If you're considering buying a brand new house, here are 10 ways to make sure it comes closer to being your dream home rather than a repair nightmare.

1. Deal with a reputable builder.
There's no national rating service, but marketing information firm J.D. Powers does compile home-buyer opinions on the quality of the nation's largest builders (35 percent of all homes are built by the top 10 largest builders). It's also wise to talk to people who have bought new homes built by the same builder, particularly those who've lived in houses two or three years. "That's when problems are likely to surface," Mooney says.

But don't be surprised if people aren't very forthcoming about a builder's shortcomings, warns Lee Seglem, executive assistant to the New Jersey State Commission of Investigation, which examined construction defects in that state. Out-of-court settlements and arbitration agreements routinely prevent litigants from talking about the outcome of their cases. And in any event, "People fear that revealing defects will have an impact on their home's resale value," Seglem says.

2. Check into warranty coverage.
Ask the builder if he provides a builder's warranty backed by a third-party insurer. If he says no, that may be a good reason to look elsewhere.

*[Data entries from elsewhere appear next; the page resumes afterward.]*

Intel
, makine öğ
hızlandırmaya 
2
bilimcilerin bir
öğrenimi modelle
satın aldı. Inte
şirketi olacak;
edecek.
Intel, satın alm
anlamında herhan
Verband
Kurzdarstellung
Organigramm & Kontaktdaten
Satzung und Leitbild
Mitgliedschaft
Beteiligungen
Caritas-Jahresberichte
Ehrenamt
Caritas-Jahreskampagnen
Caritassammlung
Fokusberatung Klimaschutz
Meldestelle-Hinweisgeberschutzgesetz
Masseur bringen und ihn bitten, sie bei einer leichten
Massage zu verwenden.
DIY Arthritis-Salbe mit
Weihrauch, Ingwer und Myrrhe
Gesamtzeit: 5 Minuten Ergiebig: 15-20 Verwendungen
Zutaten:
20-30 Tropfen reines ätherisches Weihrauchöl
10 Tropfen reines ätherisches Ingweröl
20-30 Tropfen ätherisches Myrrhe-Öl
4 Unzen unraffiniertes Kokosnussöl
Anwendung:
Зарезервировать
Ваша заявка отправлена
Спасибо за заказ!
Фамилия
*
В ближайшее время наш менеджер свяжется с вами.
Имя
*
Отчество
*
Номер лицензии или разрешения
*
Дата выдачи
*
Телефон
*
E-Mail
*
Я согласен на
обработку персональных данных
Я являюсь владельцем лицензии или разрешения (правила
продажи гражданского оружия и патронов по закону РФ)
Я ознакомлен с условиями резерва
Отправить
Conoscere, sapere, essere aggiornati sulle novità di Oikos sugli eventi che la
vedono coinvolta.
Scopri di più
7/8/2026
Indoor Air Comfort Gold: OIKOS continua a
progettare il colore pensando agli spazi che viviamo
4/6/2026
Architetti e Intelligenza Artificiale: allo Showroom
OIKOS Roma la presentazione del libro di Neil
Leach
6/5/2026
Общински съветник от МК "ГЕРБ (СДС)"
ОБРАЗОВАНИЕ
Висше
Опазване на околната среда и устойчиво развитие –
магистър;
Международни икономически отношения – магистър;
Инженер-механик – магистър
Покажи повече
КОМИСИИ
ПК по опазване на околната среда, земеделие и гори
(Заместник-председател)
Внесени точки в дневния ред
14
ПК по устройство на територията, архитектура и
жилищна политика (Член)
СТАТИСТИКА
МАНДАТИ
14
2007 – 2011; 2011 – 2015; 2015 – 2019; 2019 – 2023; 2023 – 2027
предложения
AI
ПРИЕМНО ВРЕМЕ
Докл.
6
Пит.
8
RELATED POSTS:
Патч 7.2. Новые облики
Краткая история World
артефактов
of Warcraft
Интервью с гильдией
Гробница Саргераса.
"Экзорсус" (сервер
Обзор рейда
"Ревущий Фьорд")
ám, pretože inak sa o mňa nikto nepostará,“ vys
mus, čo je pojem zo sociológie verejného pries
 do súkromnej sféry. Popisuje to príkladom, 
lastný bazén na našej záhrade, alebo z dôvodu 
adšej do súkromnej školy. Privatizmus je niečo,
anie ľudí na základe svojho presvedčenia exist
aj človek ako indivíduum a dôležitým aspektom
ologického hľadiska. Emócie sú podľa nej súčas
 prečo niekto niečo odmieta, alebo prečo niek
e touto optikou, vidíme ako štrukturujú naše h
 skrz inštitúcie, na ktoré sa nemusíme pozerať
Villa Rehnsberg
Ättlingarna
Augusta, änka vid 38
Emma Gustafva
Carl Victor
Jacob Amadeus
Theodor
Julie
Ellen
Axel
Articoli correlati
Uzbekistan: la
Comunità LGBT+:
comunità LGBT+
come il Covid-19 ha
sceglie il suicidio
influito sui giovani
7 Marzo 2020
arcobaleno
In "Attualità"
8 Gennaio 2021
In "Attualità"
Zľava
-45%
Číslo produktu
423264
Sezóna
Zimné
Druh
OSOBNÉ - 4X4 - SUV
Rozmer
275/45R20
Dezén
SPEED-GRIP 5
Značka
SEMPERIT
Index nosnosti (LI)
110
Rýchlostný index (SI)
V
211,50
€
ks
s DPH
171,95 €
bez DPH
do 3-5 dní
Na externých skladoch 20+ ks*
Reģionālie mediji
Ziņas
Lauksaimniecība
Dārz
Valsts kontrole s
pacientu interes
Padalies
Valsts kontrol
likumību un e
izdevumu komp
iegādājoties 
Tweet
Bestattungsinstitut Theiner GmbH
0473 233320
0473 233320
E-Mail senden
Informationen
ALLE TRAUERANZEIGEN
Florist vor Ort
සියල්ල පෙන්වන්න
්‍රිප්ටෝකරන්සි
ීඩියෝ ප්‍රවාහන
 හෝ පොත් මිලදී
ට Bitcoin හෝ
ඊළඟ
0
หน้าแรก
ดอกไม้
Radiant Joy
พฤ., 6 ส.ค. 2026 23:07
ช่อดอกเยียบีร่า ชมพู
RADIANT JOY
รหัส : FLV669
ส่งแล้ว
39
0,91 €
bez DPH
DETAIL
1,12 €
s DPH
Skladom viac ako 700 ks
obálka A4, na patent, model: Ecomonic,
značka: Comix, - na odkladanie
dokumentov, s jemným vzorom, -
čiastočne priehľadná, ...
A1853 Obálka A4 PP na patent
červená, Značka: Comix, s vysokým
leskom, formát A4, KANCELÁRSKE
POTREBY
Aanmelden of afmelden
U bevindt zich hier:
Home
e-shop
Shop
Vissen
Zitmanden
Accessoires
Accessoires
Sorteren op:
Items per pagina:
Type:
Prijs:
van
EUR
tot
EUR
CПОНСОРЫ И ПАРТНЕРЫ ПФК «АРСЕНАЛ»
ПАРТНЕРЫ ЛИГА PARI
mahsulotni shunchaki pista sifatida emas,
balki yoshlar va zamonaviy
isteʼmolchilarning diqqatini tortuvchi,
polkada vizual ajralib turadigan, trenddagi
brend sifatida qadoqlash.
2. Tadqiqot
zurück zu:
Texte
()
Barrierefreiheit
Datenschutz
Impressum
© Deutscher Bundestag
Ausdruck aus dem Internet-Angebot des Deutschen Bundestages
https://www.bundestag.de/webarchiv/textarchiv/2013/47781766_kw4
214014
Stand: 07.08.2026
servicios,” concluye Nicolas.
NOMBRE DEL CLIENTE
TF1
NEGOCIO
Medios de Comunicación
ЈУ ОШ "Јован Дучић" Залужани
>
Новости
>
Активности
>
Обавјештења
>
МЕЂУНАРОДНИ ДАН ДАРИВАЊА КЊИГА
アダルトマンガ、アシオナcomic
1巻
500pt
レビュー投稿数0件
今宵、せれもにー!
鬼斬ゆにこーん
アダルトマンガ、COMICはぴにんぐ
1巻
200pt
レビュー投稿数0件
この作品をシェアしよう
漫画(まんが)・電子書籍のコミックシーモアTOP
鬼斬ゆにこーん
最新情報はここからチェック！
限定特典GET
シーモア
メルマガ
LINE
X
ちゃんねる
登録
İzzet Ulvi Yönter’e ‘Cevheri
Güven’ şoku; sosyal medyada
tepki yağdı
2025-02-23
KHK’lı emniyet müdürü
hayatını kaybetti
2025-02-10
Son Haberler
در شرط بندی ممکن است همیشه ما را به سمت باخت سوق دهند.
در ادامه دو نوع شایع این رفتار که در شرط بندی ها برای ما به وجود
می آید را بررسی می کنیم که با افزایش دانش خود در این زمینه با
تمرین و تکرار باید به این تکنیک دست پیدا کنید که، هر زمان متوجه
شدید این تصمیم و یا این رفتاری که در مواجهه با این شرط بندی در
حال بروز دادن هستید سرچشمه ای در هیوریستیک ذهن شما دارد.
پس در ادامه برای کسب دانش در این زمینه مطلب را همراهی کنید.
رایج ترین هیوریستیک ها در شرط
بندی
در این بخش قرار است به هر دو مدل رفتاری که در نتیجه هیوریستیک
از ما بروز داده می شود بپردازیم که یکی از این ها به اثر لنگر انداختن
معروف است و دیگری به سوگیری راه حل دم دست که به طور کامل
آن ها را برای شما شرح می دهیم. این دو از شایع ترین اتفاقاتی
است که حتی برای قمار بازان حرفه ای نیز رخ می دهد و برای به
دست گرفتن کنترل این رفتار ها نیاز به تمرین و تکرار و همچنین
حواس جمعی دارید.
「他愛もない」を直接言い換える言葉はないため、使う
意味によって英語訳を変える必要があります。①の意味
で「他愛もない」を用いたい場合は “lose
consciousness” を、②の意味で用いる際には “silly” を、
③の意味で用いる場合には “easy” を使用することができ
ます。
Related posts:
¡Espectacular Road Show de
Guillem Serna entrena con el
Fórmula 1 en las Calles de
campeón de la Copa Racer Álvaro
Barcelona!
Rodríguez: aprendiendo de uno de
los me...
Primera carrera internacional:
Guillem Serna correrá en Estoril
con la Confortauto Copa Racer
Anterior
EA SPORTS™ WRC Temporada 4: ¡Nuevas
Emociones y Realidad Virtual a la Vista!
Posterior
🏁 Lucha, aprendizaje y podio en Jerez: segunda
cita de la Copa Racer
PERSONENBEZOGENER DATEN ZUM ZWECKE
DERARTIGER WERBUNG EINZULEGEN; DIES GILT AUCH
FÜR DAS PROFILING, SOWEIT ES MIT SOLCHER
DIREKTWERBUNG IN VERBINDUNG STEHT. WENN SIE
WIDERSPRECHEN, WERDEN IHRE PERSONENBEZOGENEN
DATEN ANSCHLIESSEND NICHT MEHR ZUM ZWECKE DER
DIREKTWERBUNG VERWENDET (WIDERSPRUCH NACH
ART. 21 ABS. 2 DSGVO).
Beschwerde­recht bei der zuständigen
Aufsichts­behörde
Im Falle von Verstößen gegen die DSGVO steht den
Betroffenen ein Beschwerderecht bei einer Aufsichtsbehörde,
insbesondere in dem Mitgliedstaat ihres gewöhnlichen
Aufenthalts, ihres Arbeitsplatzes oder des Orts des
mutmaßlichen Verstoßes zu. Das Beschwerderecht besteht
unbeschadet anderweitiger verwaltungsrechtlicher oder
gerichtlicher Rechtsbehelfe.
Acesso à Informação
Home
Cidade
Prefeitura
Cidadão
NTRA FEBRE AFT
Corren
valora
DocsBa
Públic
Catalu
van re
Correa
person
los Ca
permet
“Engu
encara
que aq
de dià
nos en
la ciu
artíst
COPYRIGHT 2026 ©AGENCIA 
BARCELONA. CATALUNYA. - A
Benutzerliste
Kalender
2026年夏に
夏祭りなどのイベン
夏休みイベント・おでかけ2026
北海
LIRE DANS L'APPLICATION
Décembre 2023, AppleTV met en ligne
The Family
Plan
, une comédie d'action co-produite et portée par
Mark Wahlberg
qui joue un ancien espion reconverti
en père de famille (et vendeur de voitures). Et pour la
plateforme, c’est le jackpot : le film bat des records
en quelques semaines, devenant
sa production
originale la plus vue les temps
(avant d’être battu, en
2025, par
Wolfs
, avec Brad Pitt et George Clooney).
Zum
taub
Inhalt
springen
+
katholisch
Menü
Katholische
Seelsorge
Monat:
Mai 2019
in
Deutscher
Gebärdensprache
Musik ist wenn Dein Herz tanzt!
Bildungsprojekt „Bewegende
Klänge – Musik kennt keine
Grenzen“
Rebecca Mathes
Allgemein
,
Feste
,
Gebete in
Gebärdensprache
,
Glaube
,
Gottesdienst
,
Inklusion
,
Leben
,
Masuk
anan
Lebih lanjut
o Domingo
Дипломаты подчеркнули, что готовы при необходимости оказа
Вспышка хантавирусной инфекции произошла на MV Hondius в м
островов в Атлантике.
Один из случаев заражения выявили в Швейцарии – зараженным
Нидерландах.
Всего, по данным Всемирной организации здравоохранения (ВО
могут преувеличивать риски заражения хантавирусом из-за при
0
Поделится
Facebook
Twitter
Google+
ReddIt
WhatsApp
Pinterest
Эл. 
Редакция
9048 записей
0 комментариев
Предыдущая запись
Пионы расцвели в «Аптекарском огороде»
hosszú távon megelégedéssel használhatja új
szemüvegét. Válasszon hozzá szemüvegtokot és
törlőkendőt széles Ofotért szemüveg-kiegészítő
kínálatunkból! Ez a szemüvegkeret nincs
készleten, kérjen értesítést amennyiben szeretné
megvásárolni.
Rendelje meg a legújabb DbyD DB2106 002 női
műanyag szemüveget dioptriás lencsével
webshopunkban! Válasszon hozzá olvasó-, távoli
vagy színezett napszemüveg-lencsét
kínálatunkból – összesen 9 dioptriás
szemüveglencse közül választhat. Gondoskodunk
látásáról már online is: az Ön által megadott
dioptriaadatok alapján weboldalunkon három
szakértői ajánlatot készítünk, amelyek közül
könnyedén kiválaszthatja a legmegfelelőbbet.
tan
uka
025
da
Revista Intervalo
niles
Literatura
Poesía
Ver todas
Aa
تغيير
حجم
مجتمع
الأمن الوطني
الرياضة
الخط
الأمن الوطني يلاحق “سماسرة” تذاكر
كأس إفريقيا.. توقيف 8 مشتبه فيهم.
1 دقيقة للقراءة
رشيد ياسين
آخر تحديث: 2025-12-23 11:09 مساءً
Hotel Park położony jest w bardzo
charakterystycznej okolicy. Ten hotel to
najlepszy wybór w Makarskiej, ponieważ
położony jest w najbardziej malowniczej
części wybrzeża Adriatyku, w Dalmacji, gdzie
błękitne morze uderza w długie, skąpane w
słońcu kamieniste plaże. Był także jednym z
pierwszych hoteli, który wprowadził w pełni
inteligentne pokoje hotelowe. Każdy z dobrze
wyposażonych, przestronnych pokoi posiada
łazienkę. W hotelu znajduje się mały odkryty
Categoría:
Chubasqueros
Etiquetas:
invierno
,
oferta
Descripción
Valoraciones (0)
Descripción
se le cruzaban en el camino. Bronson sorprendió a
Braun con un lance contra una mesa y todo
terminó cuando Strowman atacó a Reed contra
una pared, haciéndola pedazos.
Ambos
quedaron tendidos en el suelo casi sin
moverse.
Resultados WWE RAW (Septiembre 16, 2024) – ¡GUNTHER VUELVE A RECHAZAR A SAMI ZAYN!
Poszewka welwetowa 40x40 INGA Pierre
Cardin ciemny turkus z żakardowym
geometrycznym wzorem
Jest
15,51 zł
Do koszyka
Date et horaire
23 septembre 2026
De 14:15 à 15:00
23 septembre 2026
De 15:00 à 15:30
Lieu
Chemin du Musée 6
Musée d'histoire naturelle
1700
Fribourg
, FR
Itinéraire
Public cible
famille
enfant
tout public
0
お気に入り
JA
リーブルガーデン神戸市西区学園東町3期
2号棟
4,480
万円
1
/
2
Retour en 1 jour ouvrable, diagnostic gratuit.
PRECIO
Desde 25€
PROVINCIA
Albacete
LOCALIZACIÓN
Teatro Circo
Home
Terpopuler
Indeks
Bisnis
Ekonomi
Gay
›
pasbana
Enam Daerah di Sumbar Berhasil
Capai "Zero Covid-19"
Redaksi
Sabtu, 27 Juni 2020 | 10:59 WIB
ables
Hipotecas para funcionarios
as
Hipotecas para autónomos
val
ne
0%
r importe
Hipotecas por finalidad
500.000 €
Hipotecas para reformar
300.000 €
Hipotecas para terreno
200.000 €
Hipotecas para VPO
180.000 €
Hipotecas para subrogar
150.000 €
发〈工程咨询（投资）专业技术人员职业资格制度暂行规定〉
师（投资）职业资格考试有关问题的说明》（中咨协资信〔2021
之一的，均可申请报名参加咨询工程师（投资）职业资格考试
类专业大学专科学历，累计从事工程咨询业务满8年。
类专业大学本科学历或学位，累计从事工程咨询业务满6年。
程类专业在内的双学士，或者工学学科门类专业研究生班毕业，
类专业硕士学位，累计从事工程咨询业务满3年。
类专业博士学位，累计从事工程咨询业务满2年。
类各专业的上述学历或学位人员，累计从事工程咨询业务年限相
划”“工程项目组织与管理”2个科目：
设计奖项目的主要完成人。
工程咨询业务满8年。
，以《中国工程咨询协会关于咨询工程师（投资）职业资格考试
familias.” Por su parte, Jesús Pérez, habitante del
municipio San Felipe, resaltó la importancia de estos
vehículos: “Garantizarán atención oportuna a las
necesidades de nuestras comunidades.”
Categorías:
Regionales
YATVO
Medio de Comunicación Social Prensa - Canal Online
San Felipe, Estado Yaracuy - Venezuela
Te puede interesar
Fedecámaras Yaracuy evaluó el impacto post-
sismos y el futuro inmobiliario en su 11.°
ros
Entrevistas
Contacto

3. If there is a warranty, find out who backs it.
Some large home builders offer their own 10-year warranties. As a rule, this type of warranty is not as good as an independent warranty because the builder has more at stake financially. If the builder is faced with multiple defects, a likely scenario when every house in a development is built the same way, he'll have to spend a lot of money to make the repairs, says Bruce K. Packard, litigation trial and appellate lawyer for Davis Munck in Dallas.